• _Aim_
Rewrite the lines of the data below as a numbered list, skipping blank lines and leaving out the pictures.

## start Entries provided

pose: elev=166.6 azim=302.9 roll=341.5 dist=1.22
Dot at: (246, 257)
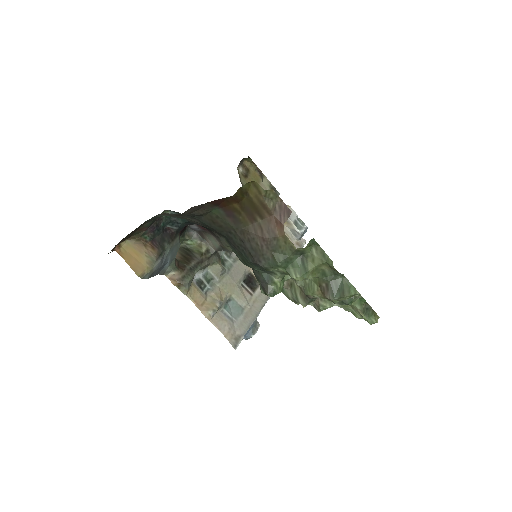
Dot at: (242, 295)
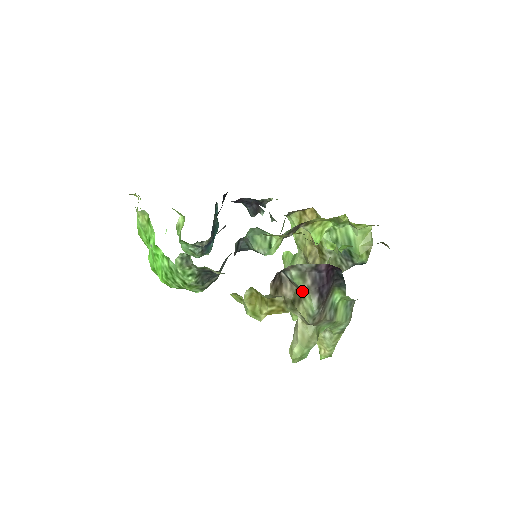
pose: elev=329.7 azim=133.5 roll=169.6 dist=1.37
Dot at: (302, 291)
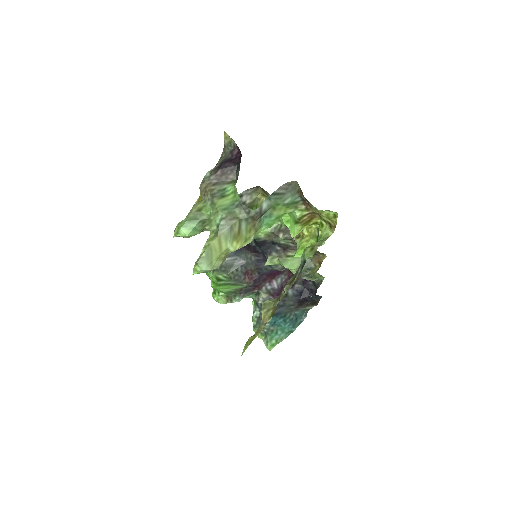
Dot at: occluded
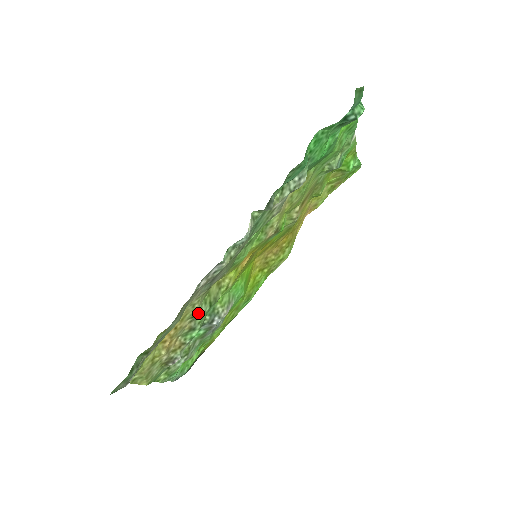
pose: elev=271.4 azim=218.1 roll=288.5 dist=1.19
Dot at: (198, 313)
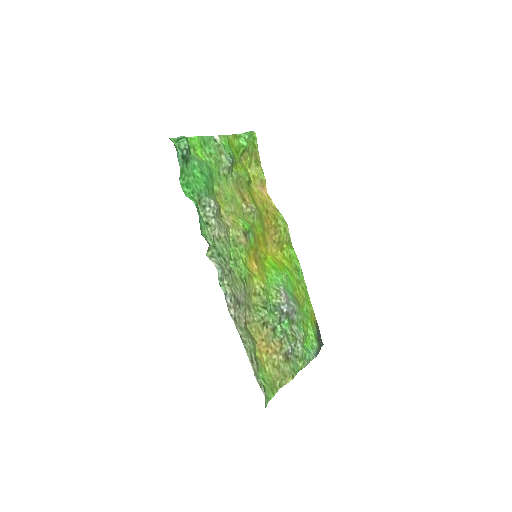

## end Entries provided

• _Correct result_
1. pose: elev=166.6 azim=302.9 roll=341.5 dist=1.22
2. Dot at: (246, 257)
3. Dot at: (242, 295)
4. pose: elev=329.7 azim=133.5 roll=169.6 dist=1.37
5. Dot at: (302, 291)
6. Dot at: occluded
7. pose: elev=271.4 azim=218.1 roll=288.5 dist=1.19
8. Dot at: (198, 313)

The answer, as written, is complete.